### Source material
··········
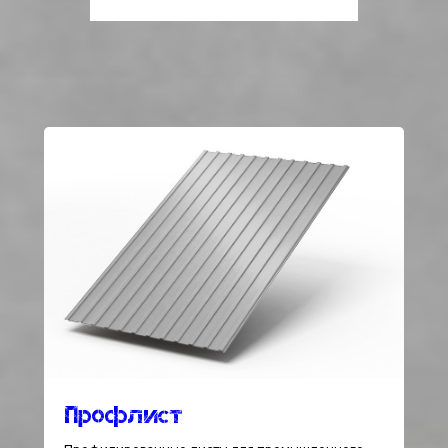
Профлист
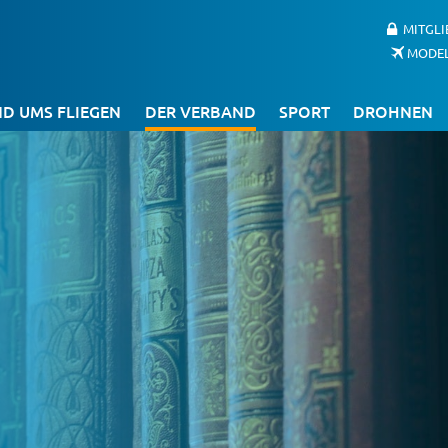
MITGL
MODE
D UMS FLIEGEN
DER VERBAND
SPORT
DROHNEN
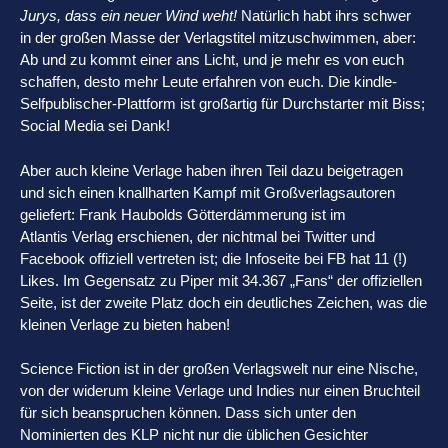
Jurys, dass ein neuer Wind weht!
Natürlich habt ihrs schwer
in der großen Masse der Verlagstitel mitzuschwimmen, aber:
Ab und zu kommt einer ans Licht, und je mehr es von euch
schaffen, desto mehr Leute erfahren von euch. Die kindle-
Selfpublischer-Plattform ist großartig für Durchstarter mit Biss;
Social Media sei Dank!
Aber auch kleine Verlage haben ihren Teil dazu beigetragen
und sich einen knallharten Kampf mit Großverlagsautoren
geliefert: Frank Haubolds Götterdämmerung ist im
Atlantis Verlag erschienen, der nichtmal bei Twitter und
Facebook offiziell vertreten ist; die Infoseite bei FB hat 11 (!)
Likes. Im Gegensatz zu Piper mit 34.367 „Fans“ der offiziellen
Seite, ist der zweite Platz doch ein deutliches Zeichen, was die
kleinen Verlage zu bieten haben!
Science Fiction ist in der großen Verlagswelt nur eine Nische,
von der widerum kleine Verlage und Indies nur einen Bruchteil
für sich beanspruchen können. Dass sich unter den
Nominierten des KLP nicht nur die üblichen Gesichter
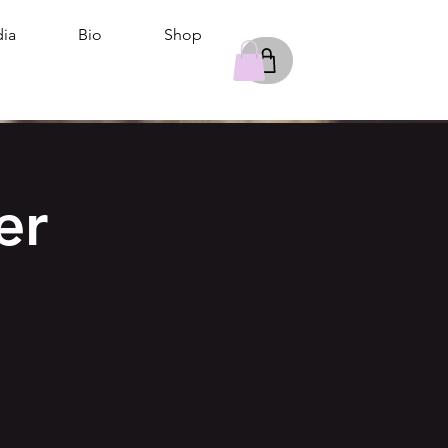
ia
Bio
Shop
er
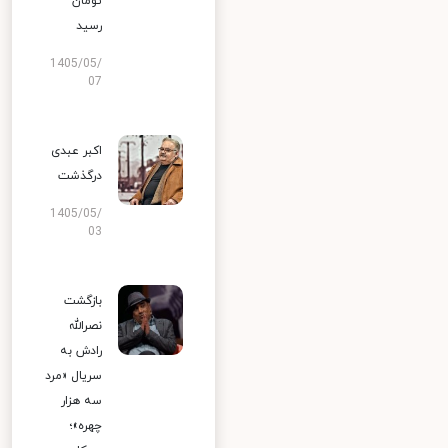
تومان
رسید
1405/05/
07
اکبر عبدی
درگذشت
1405/05/
03
بازگشت
نصرالله
رادش به
سریال «مرد
سه هزار
چهره»؛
··········
### Job
Copy all lines from the entries that contain the word "mehr".

### Exercise result
Ab und zu kommt einer ans Licht, und je mehr es von euch
schaffen, desto mehr Leute erfahren von euch. Die kindle-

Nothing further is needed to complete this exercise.